"The future is something which everyone reaches at the rate of 60 minutes an hour, whatever he does, whoever he is."
C. S. Lewis
C. S. Lewis
Não olhes para mim com essa cara!
Enganas-te se pensas que só por eu estar aqui sentado e tu aí a trabalhar, o teu futuro vai chegar mais depressa do que o meu... Enganas-te se pensas que me conheces. Não fazes senão perder o teu tempo se tens pena de mim quando por mim passas. E desprezo-te amargamente quando pões o teu ar superior e me debitas um qualquer cliché que outro pensou e que a ti te daria muito trabalho, mesmo que lá pudesses um dia chegar.
Mas não chegas, nem chegarias, e sabes porquê? Porque te manténs aí sentado, com esse fato que me poderia ter alimentado mais de um mês, com essa camisa que outros te lavaram e engomaram, com esses sapatos que outros, iguais a mim, te engraxaram. Preferes vê-los aos teus pés, bem sei. É isso que te permite o poder a que te permites, bem sei. Nunca serás nada.

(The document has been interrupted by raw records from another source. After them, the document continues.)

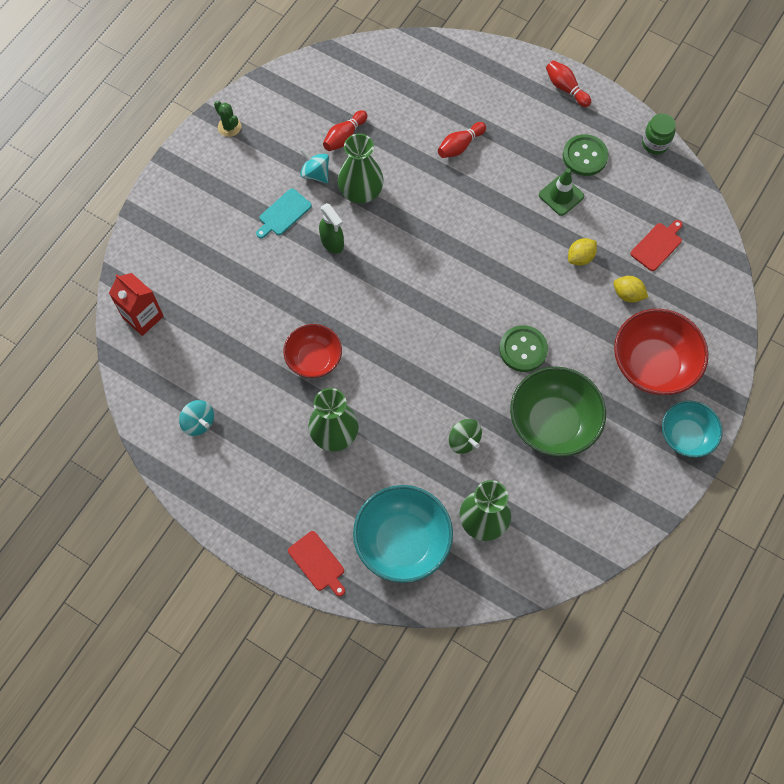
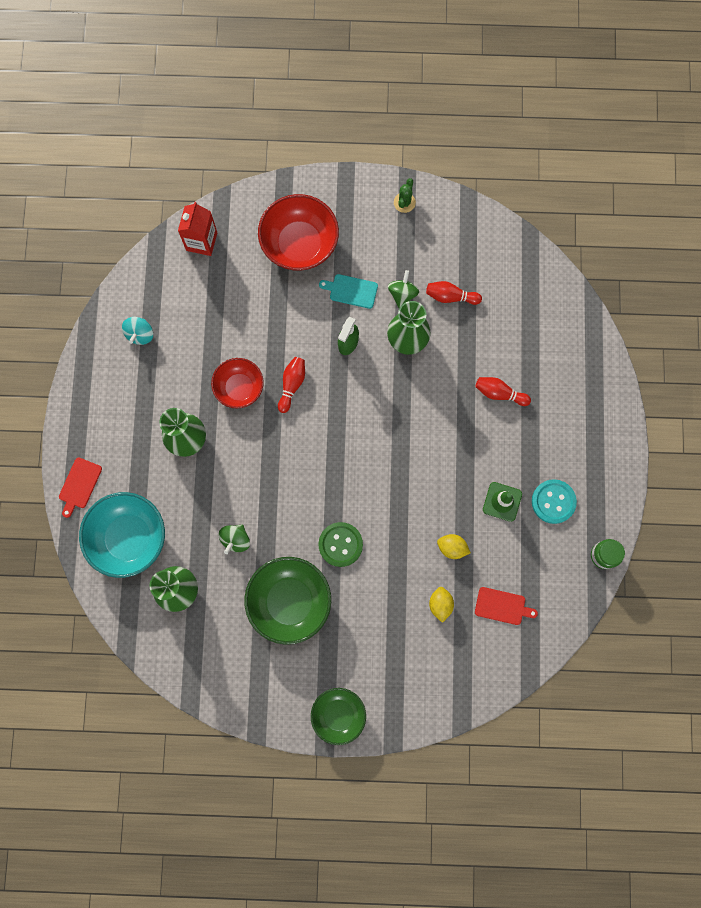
camera: 60 degrees right, 10 degrees up
turquoise spinning top [300,148,329,183] -> green spinning top [388,270,419,309]
red bowling pin [546,60,591,107] -> red bowling pin moved to [278,357,305,413]
green button [563,134,609,176] -> turquoise button [532,479,577,524]
red bowl [614,309,709,395] -> red bowl moved to [258,194,339,271]
turquoise bowl [662,401,722,458] -> green bowl [311,688,366,745]

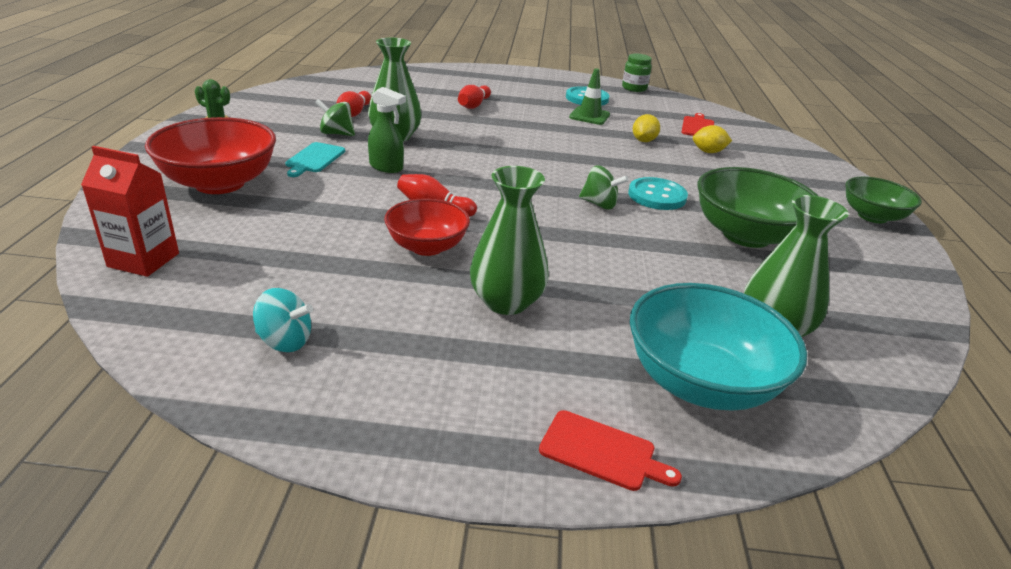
camera: 90 degrees left, 45 degrees down
green spinning top [219,524,250,554] -> green spinning top moved to [579,165,629,210]
green button [318,522,363,567] -> turquoise button [628,177,688,210]

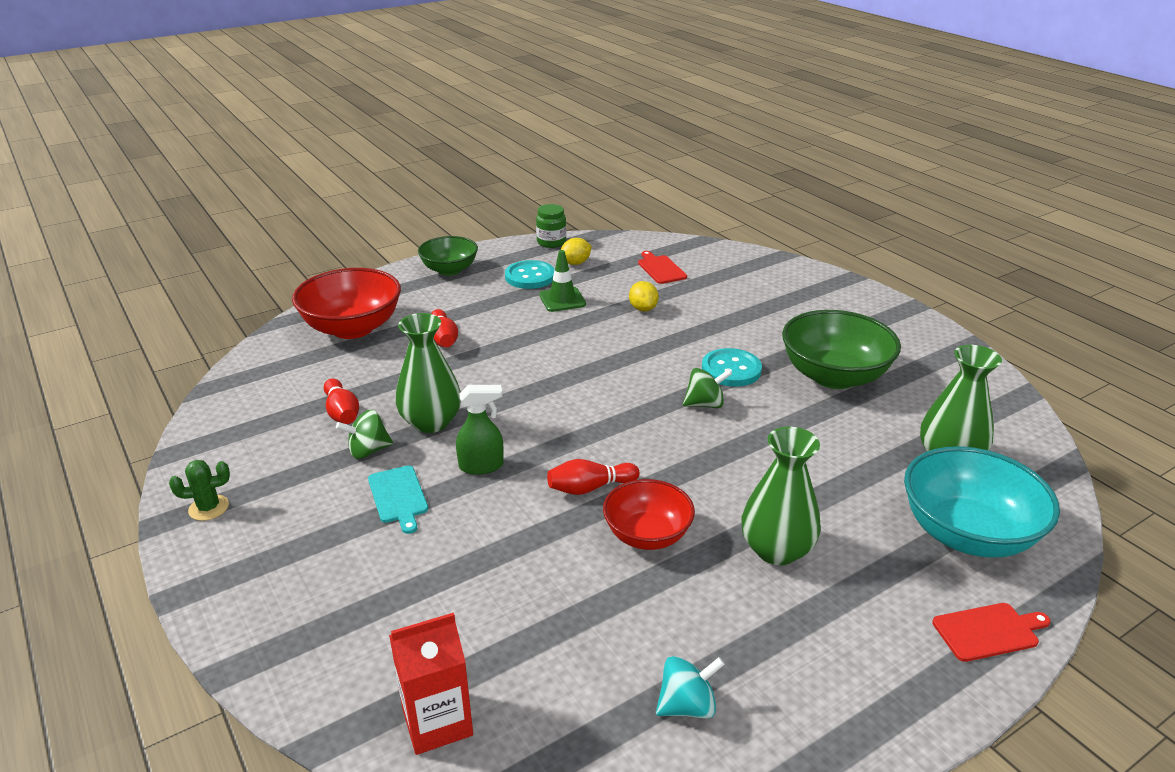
camera: 35 degrees left, 0 degrees up
red bowl [145,117,276,194] -> red bowl moved to [292,268,401,339]
yellow lemon [693,125,732,153] -> yellow lemon moved to [561,238,592,265]
green bowl [845,177,922,224] -> green bowl moved to [418,236,478,276]

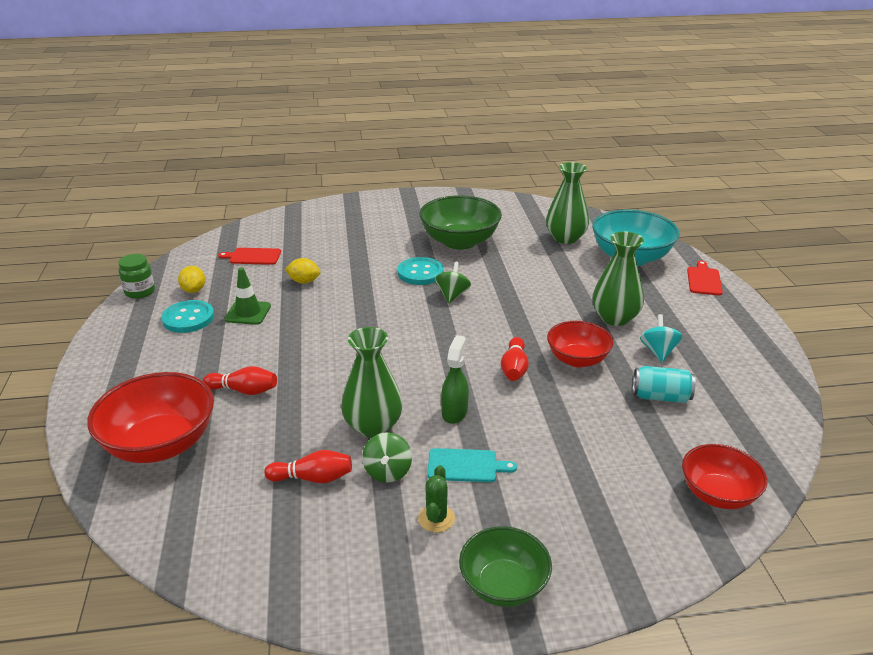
camera: 65 degrees left, 0 degrees up
green cactus [169,460,230,521] -> green cactus moved to [418,465,455,532]
red carton [389,613,473,755] -> red bowl [682,444,767,509]
green bowl [418,236,478,276] -> green bowl moved to [459,526,552,607]
turquoise spinning top [656,656,725,719] -> turquoise spinning top moved to [640,314,682,362]
none -> turquoise can [633,366,696,403]

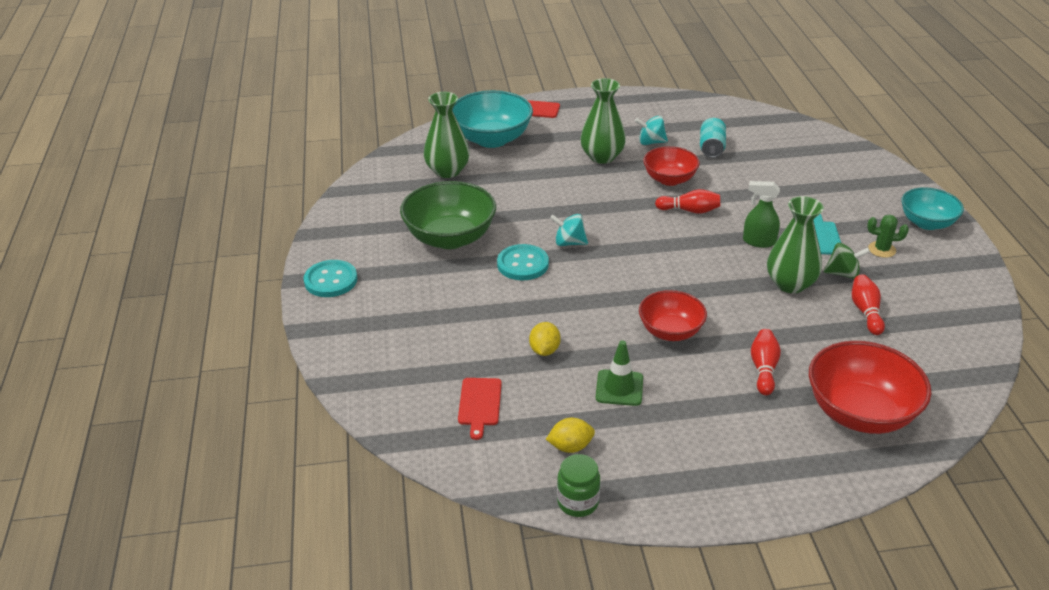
camera: 90 degrees left, 5 degrees up
turquoise button [161,300,214,333] -> turquoise button moved to [304,260,357,297]
green spinning top [435,262,471,303] -> turquoise spinning top [550,214,588,246]
green bowl [459,526,552,607] -> turquoise bowl [901,187,964,230]
red bowl [682,444,767,509] -> red bowl moved to [639,290,707,341]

Eu? Também não, mas sabes o que nos difere? Eu tenho um filho. Não, não abras sequer a boca para dizer essas palavras. O que tu tens não são filhos, são seres humanos com quem partilhas a casa e preferes ver pelas costas. Porque isso é trabalho para as amas, que estão certificadíssimas para as educarem na nobreza e nos bons costumes. Sim, eu admito. Se soubesse o que sei hoje não teria sido pai. Mas o meu filho foi apenas fruto do amor, enquanto o teu foi a rota habitual da conveniência. Depois a minha mulher morreu, e hoje vejo-me obrigado a usar o meu único rendimento para pagar um vão de escada, a comida do meu filho, e a poupança que faço para ele. Porque ele será alguém na vida ao contrário do pai, e enquanto eu cá estiver para ver, ele nunca será como tu, deus assim o permita.

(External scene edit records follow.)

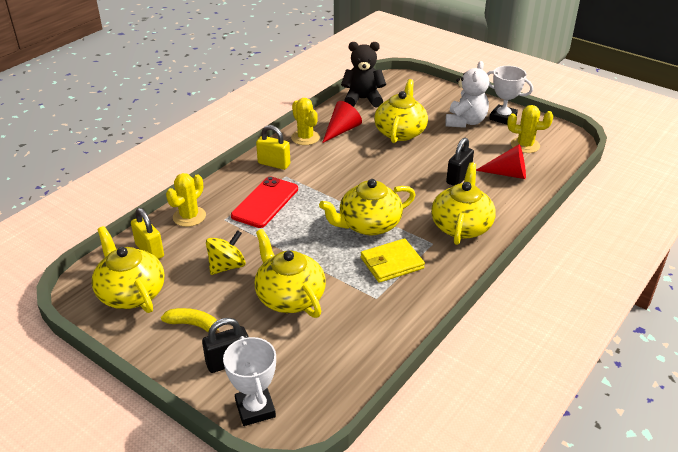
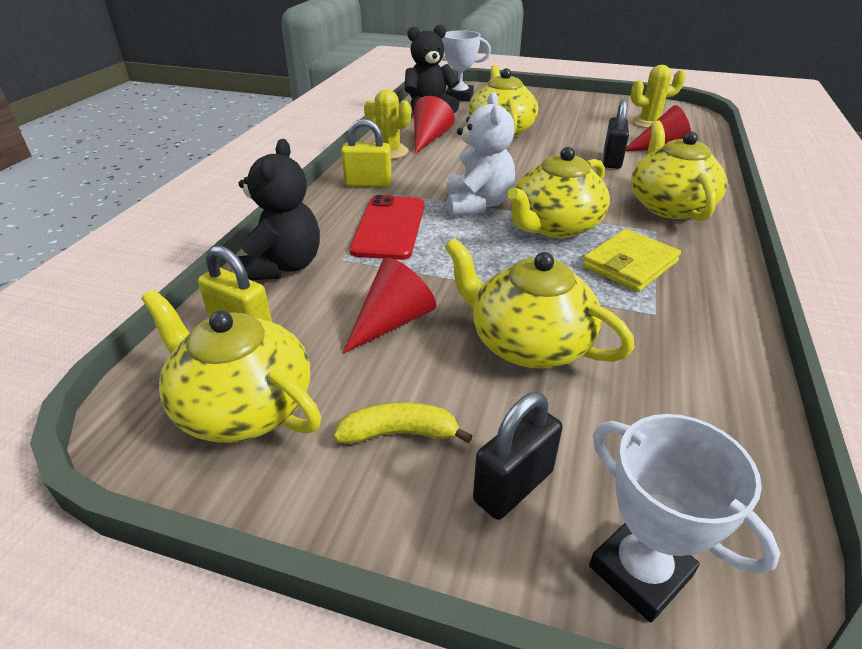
camera: 20 degrees left, 0 degrees up
yellow cactus [166,173,206,227] -> black teddy bear [237,139,320,280]
yellow spinning top [206,230,246,275] -> red cone [342,258,436,354]
white teddy bear [445,61,489,128] -> white teddy bear moved to [446,92,515,216]
white trophy [487,66,533,124] -> white trophy moved to [441,30,491,101]

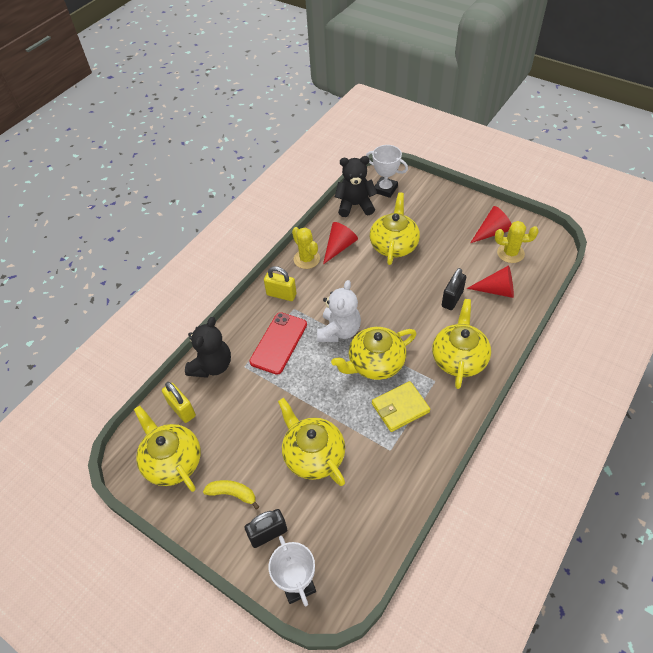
camera: 20 degrees right, 15 degrees up
red cone [342,258,436,354] -> red cone moved to [470,206,511,243]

Está na minha hora de me levantar. Pensavas que vivia de esmolas, era? Enganas-te. Por ironia, és tu quem me dá trabalho. Tu e todos os que atiram lixo para o chão no dia-a-dia, porque os caixotes do lixo são simplesmente sujos demais para te aproximares.
Pensas que te odeio? Que te desdenho, que falo mal de ti a todo o momento? Pensas que penso em ti mais que o tempo que perdi a desabafar nestas linhas? Pensas que tudo gira à tua volta, como todos os outros. Enganas-te. Quando acabar de escrever, tu vais ser apenas mais uma pessoa nessa fila de trânsito. Que veículo tão potente que conduzes, se não fazes mais que gastar a embraiagem.
Desculpa-me, tenho de ir trabalhar. Depois à noite vou ao teatro com o meu filho. Tenho bilhetes que me ofereceram por ter um part-time a limpar a sala de teatro antes das sessões.
O teu futuro não é assim tão risonho. Tu apenas o pintas para que assim pareça. No fundo, o teu futuro vai sempre andar a par do meu. E no fim ao menos eu sentirei que fiz tudo ao meu alcance para conseguir ter uma vida melhor. Para ti terá sido tudo simplesmente fácil demais.